Multivariate matrix-exponential affine mixtures and their applications in risk theory
Eric C.K. Cheung, Oscar Peralta, Jae-Kyung Woo

TL;DR
This paper introduces a new class of multivariate matrix-exponential affine mixtures with properties useful for actuarial calculations, applicable to various risk management problems.
Contribution
It proposes a novel class of multivariate matrix-exponential affine mixtures with explicit properties for actuarial applications, including risk measures and capital allocation.
Findings
Closed under size-biased Esscher transform and other distributions
Explicit formulas for actuarial quantities
Application to risk measures and capital allocation
Abstract
In this paper, a class of multivariate matrix-exponential affine mixtures with matrix-exponential marginals is proposed.
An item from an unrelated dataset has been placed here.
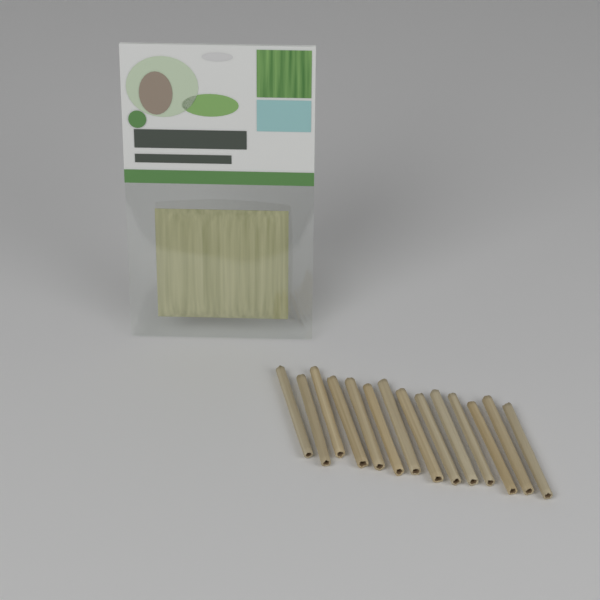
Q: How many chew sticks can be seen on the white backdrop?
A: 14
The class is shown to possess various attractive properties such as closure under size-biased Esscher transform, order statistics, residual lifetime and higher order equilibrium distributions. This allows for explicit calculations of various actuarial quantities of interest. The results are applied in a wide range of actuarial problems including multivariate risk measures, aggregate loss, large claims reinsurance, weighted premium calculations and risk capital allocation. Furthermore, a multiplicative background risk model with dependent risks is considered and its capital allocation rules are provided as well. We finalize by discussing a calibration scheme based on complete data and potential avenues of research.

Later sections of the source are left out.